On Tuesday, 21st of July 2009 around 12 o’clock an error in the so called „Fabric“ at the hosting-site of our hosting-partner GWDG happend. The „Fabric“ is the part of the SAN (Storage Area Network) that connect the SAN with the actual servers. When we decided for the hardware to be aquired for the production environment of PubMan we deliberately chose the SAN for storage because a SAN is one of the most secure ways to store data, because it’s eliminating most single points of failure.
Due to this error one of the two connections to the SAN was lost, but as there was another one still working the everything was still fine – that’s what this redundant connection is meant for anyway. Approx. 40 min later write-errors occurred on the remaining path and the OS switched the whole filesystem to read-only. The particular reason for the failure of both pathes is currently investigated at GWDG together with the vendor of the SAN – FalconStor.
Nevertheless these errors not necessarily meant that any data had to be lost but unfortunately during this time, between 12:00 and 12:40 o’clock a filesystem corruption happened, in detail this meant that blocks of data were written to places on the disks in the SAN where they don’t belong to.
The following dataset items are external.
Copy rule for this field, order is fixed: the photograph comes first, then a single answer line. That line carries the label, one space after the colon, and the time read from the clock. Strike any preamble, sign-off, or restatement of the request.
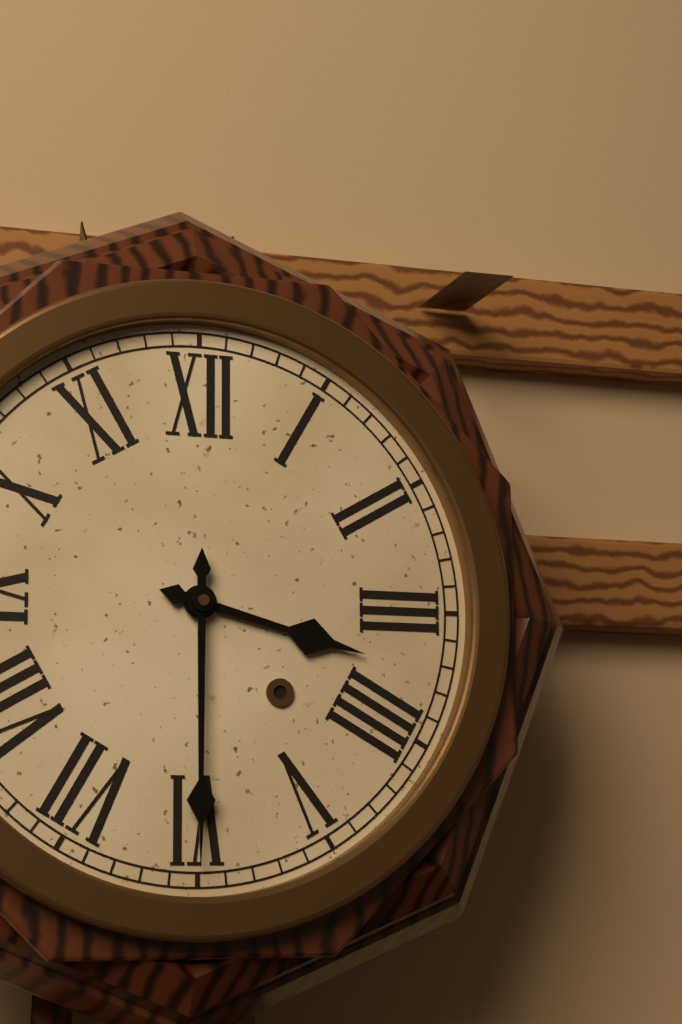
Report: 3:30
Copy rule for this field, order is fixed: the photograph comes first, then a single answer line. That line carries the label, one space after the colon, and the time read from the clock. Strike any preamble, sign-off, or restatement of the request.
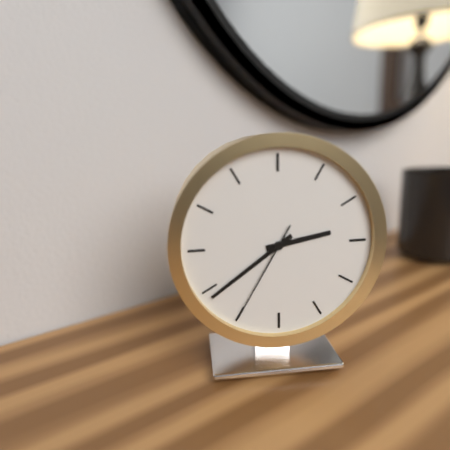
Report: 2:39:35
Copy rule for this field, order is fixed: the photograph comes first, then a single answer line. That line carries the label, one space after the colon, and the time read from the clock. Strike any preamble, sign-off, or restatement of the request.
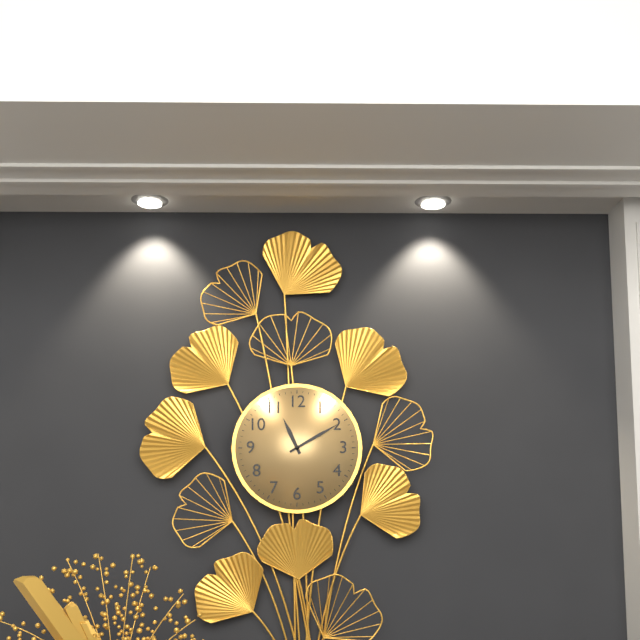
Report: 11:10
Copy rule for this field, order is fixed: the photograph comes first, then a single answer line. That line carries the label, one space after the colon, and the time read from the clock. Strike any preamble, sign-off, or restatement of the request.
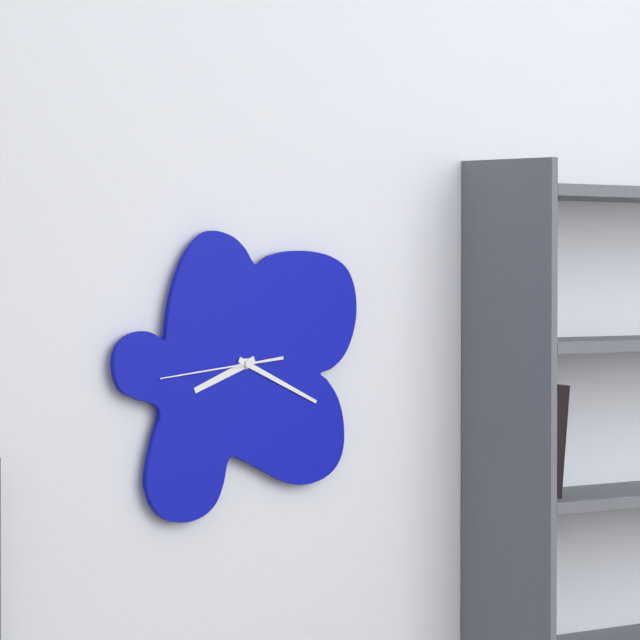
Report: 8:19:44
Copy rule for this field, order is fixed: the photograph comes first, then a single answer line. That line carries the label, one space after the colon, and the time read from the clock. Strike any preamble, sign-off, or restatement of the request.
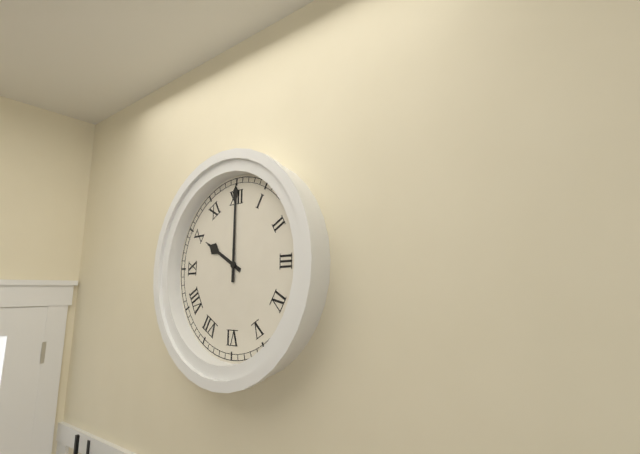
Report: 10:00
This incident is also investigated by our hosting partner.
After the connection to the SAN was restored we had to check the filesystem, but not all errors could thus be resolved. So we had to use the last working backup – as of 21st July, 4:00 am. So all changes after this date were lost.
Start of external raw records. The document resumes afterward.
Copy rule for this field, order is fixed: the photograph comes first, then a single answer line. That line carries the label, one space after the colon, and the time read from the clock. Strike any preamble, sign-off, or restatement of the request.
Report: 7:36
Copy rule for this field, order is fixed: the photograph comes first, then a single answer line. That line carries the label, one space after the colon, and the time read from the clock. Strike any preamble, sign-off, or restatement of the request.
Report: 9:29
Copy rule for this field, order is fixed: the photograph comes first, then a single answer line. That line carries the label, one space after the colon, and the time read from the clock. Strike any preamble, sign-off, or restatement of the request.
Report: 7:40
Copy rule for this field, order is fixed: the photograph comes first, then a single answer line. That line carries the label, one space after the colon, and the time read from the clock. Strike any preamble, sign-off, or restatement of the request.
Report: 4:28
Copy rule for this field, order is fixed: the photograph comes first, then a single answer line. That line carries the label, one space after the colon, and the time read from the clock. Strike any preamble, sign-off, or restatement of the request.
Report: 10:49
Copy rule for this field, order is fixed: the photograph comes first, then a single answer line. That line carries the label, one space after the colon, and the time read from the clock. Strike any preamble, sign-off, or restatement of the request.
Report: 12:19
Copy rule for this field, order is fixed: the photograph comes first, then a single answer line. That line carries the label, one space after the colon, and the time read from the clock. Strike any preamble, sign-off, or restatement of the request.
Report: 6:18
We set the PubMan online again on Thursday, 23rd of July 2009. But due to maintenance work at the hosting-site of GWDG the connection to the SAN was lost again around Friday, 24th July 2009, 11:00 am. But this time there was no error on file system level. Since the recovery of the system takes some time and was also delayed by the weekend the system was ready only on Monday, 28th of July 2009. As for the involved items you will get or already have further information.